• WORK INSTRUCTION:
Each of the entries below is to be written out exactly, and the images skipped.

Before and after object boxes
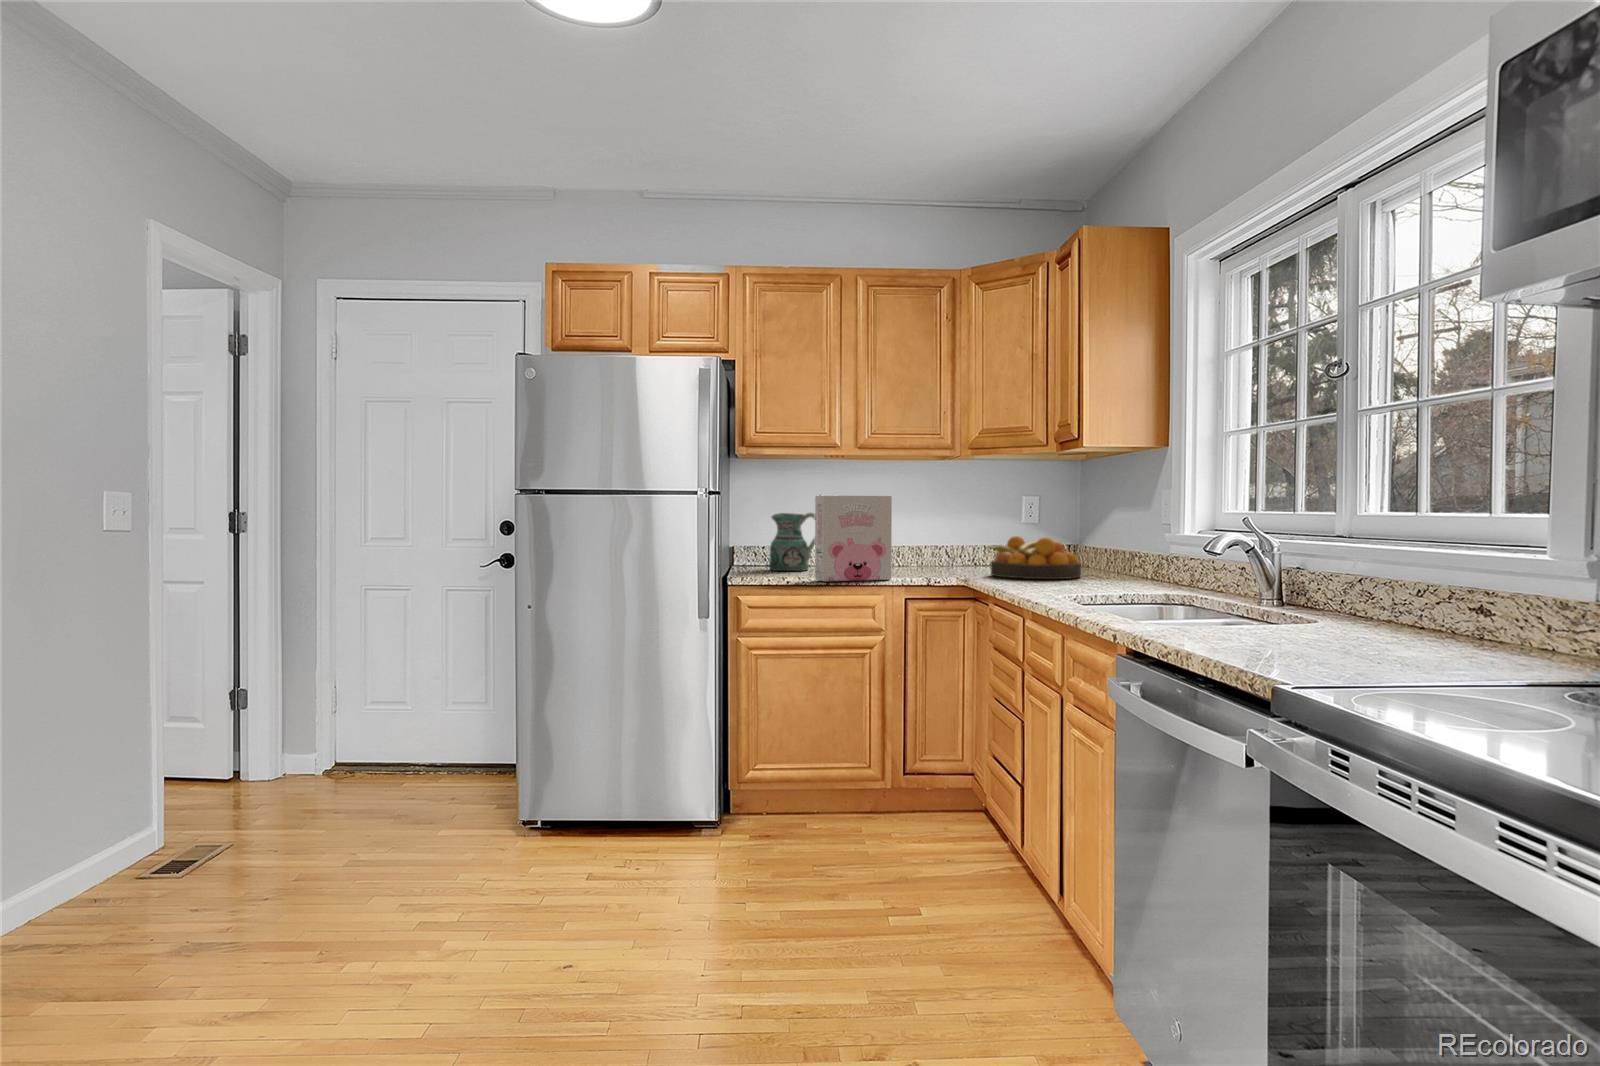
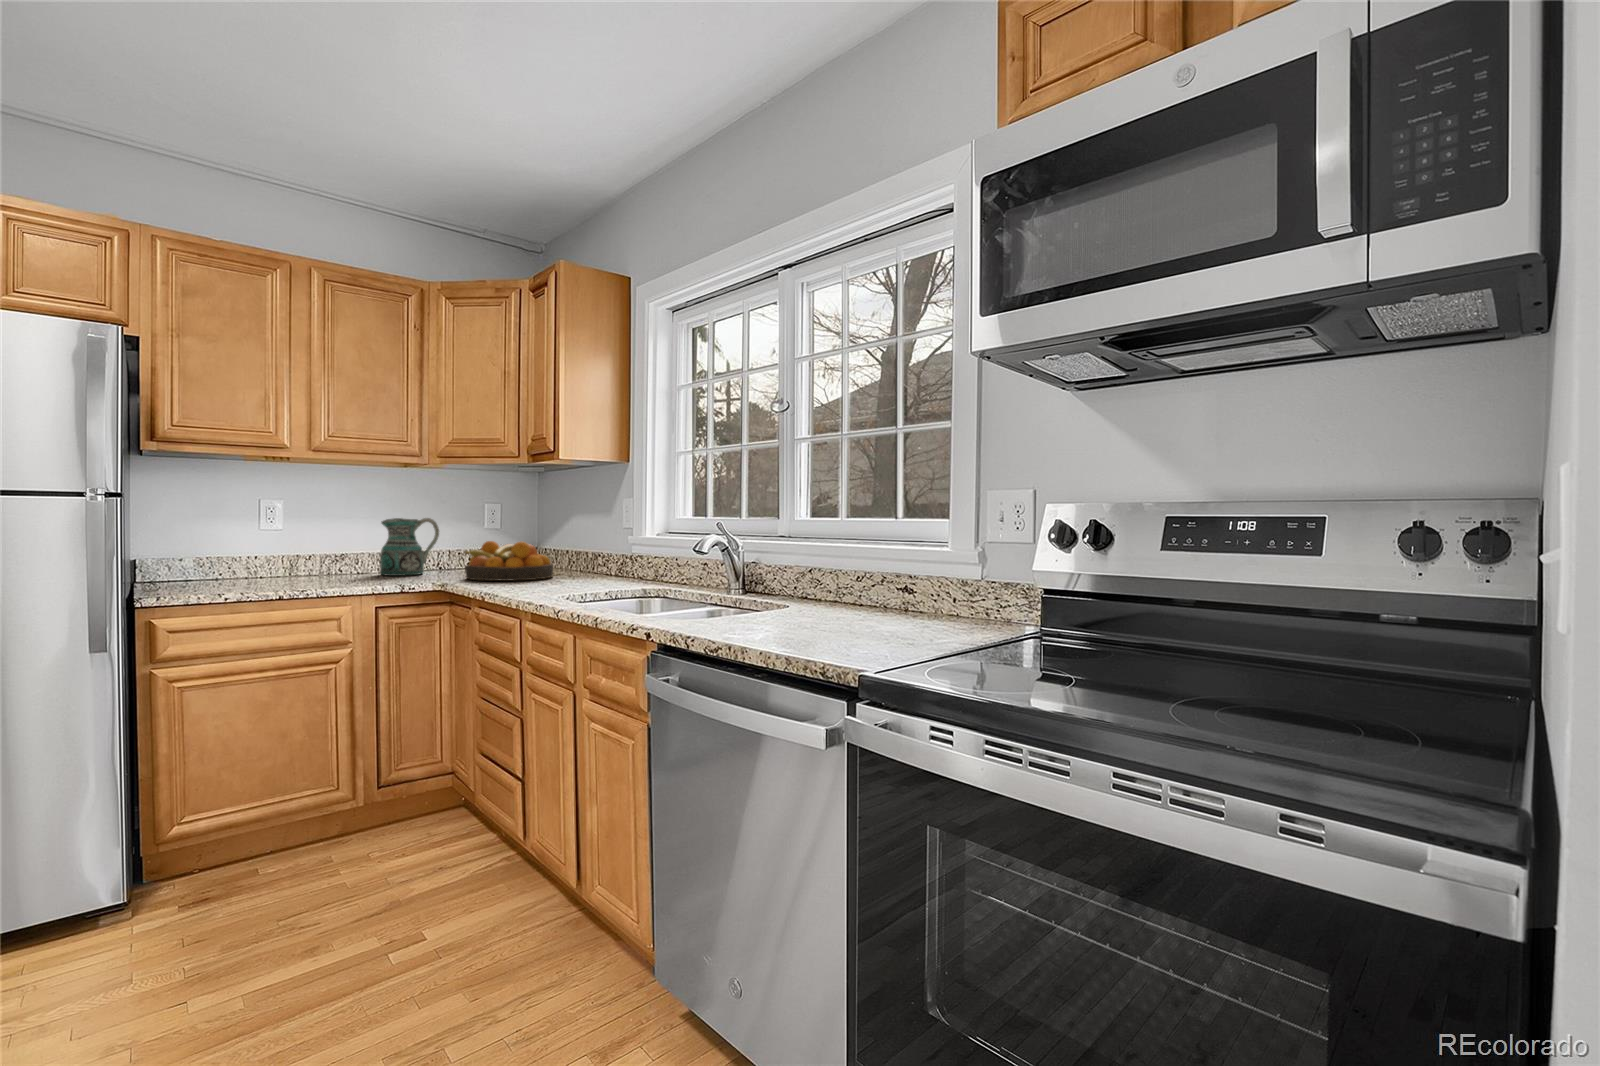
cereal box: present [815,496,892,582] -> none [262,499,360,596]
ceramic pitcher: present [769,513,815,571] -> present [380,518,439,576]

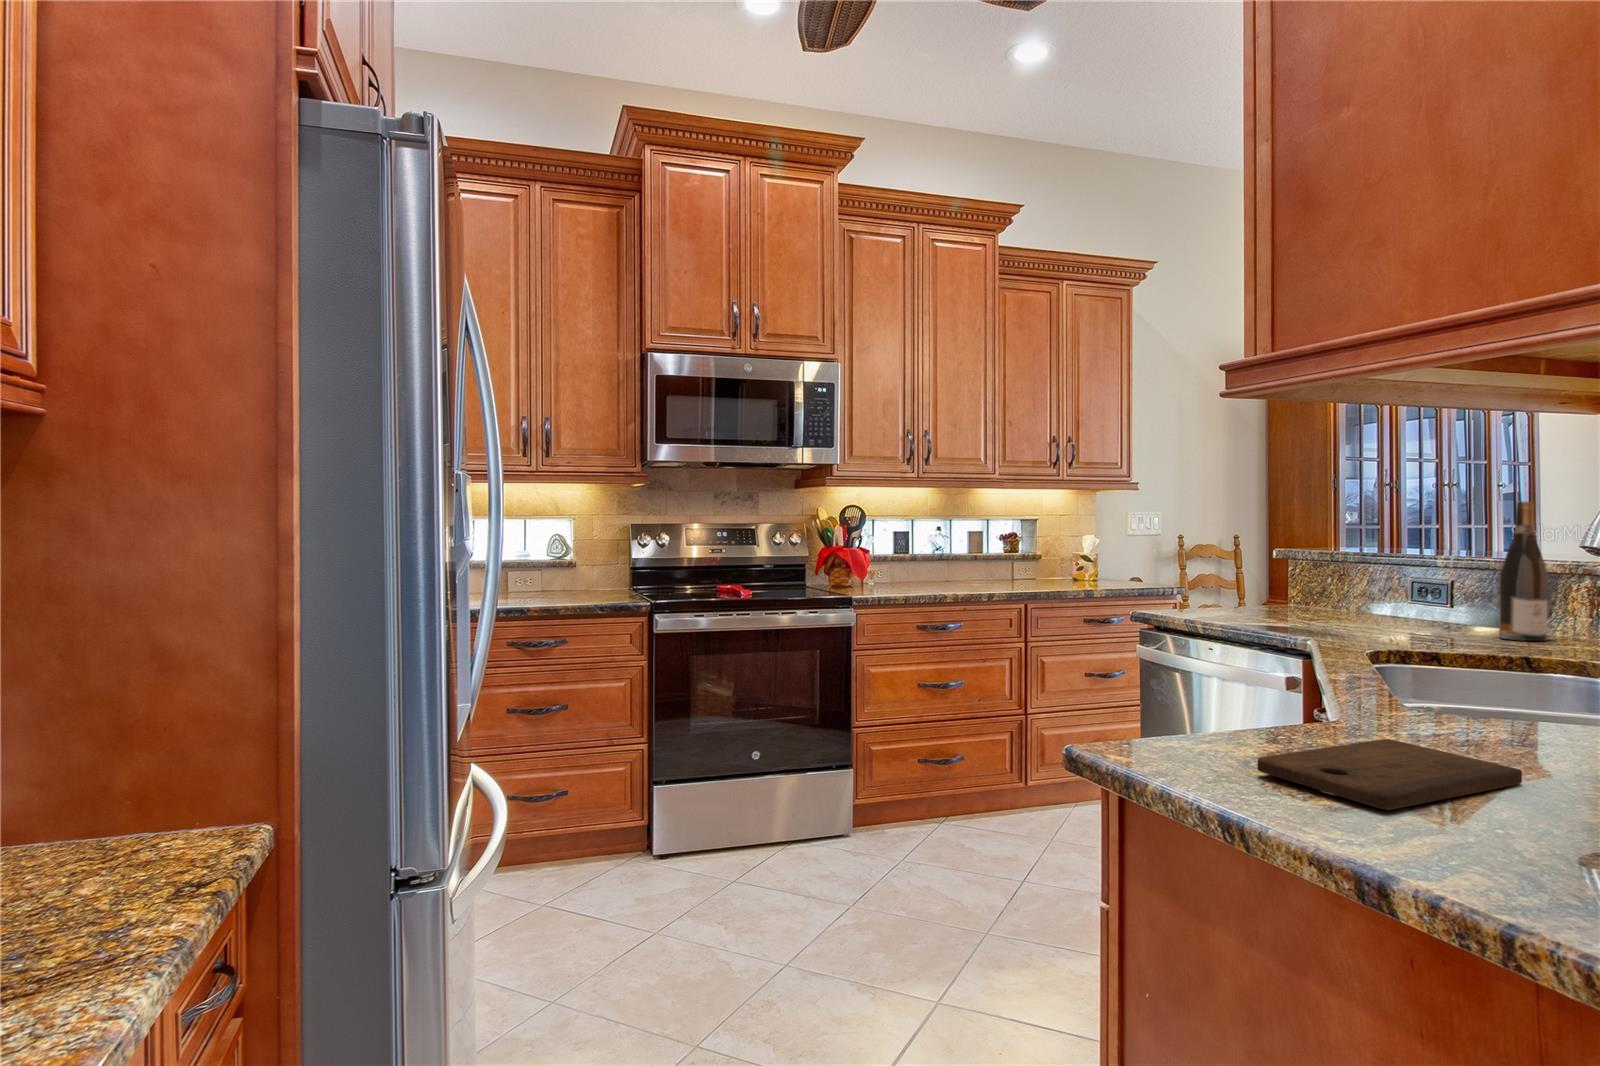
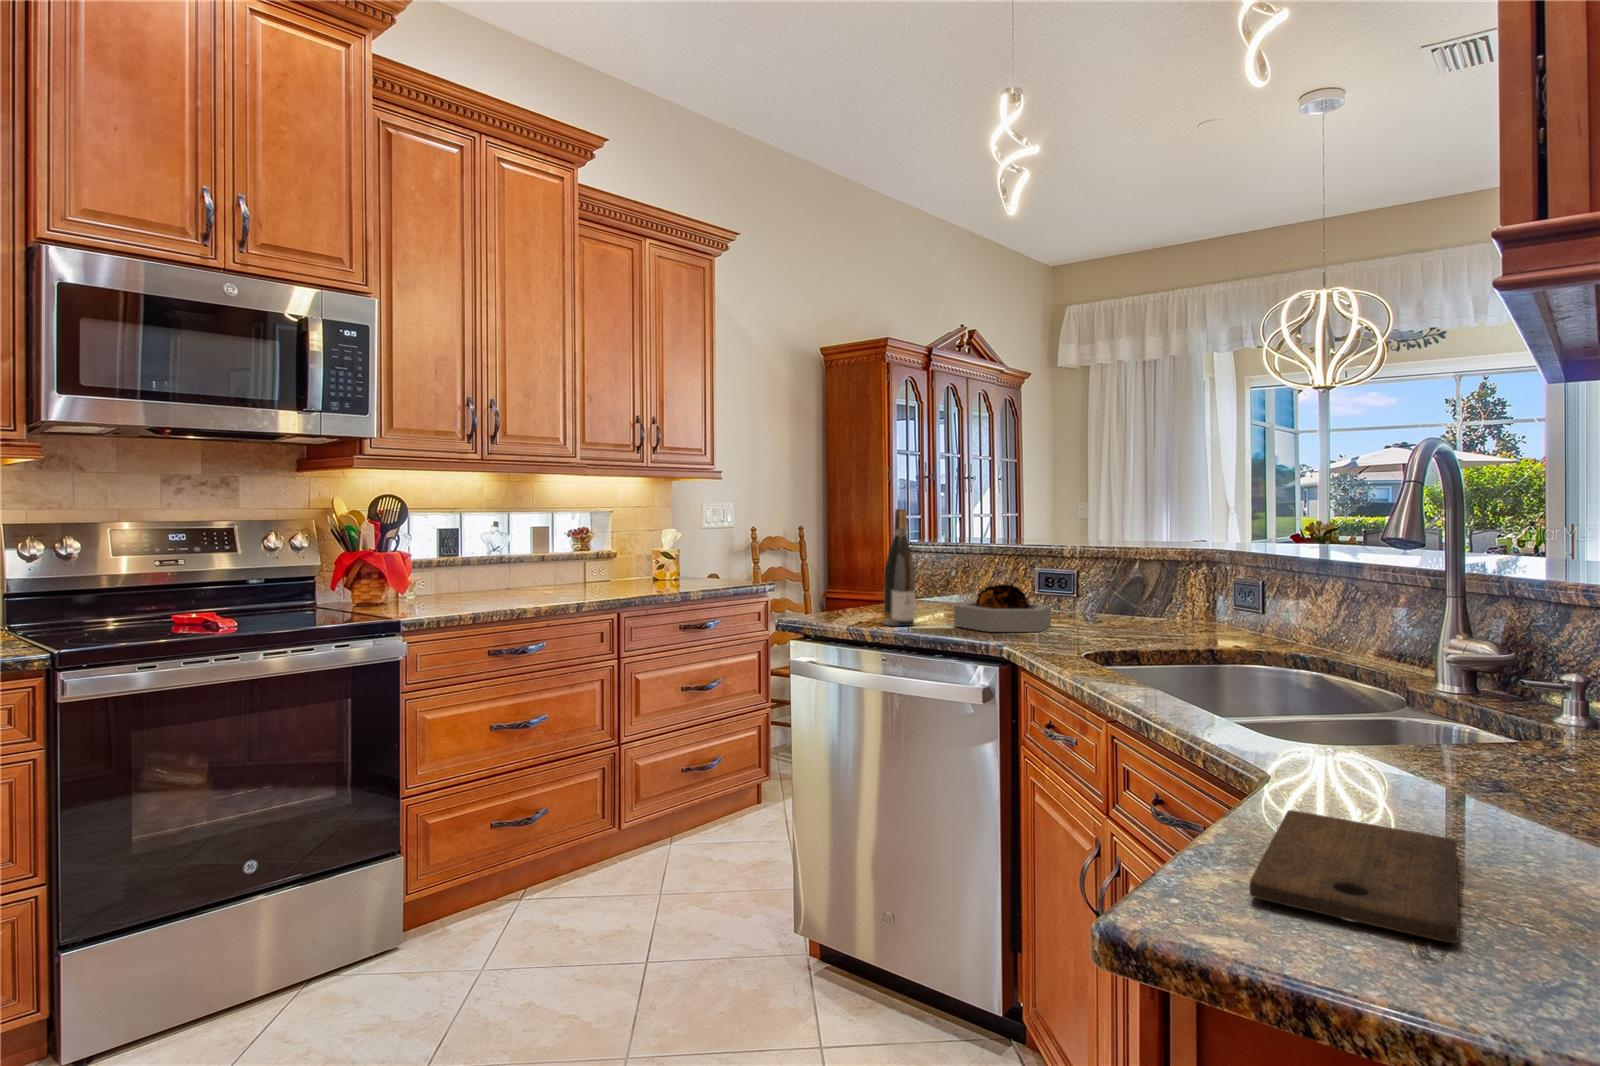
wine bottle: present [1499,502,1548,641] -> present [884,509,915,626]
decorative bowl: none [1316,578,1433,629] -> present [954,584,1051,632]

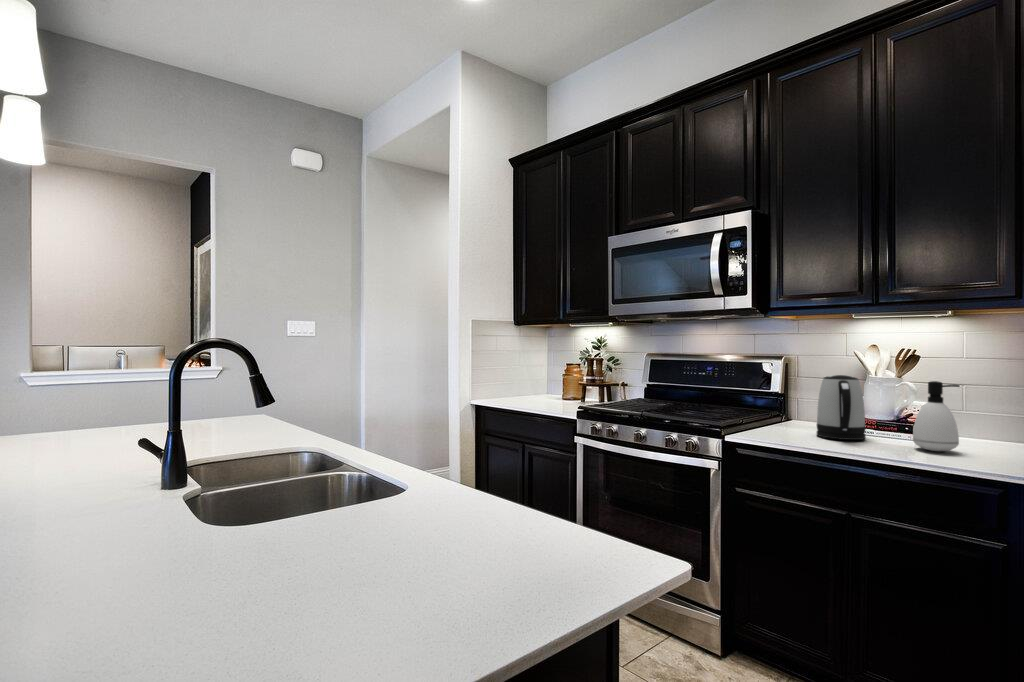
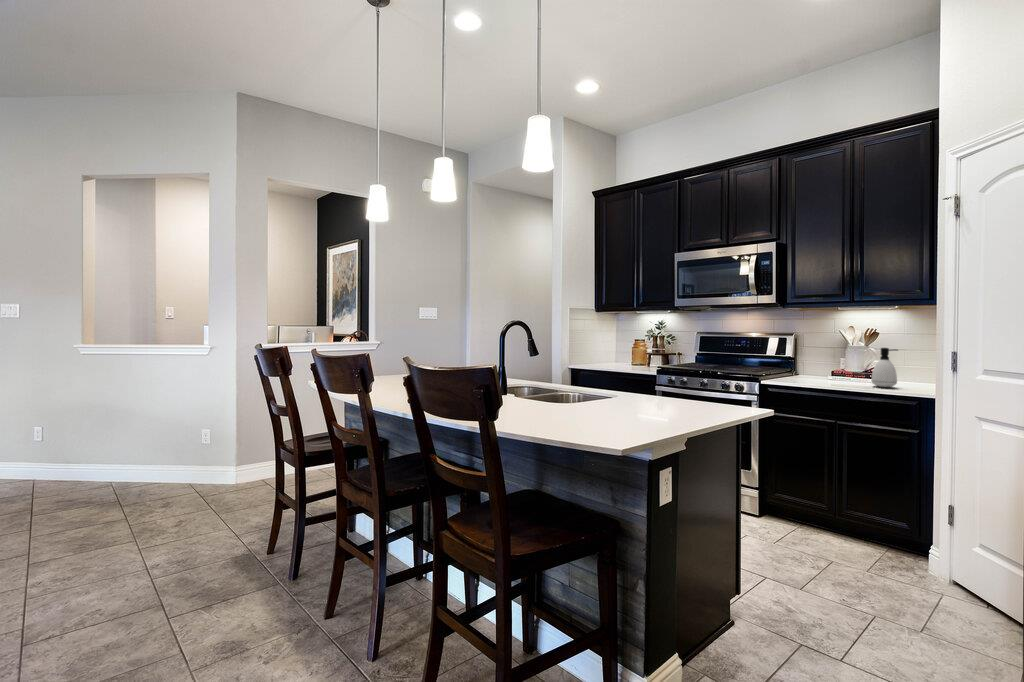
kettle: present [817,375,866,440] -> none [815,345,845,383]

• ANSWER BOX:
cereal box: present [815,496,892,582] -> none [262,499,360,596]
ceramic pitcher: present [769,513,815,571] -> present [380,518,439,576]

wine bottle: present [1499,502,1548,641] -> present [884,509,915,626]
decorative bowl: none [1316,578,1433,629] -> present [954,584,1051,632]

kettle: present [817,375,866,440] -> none [815,345,845,383]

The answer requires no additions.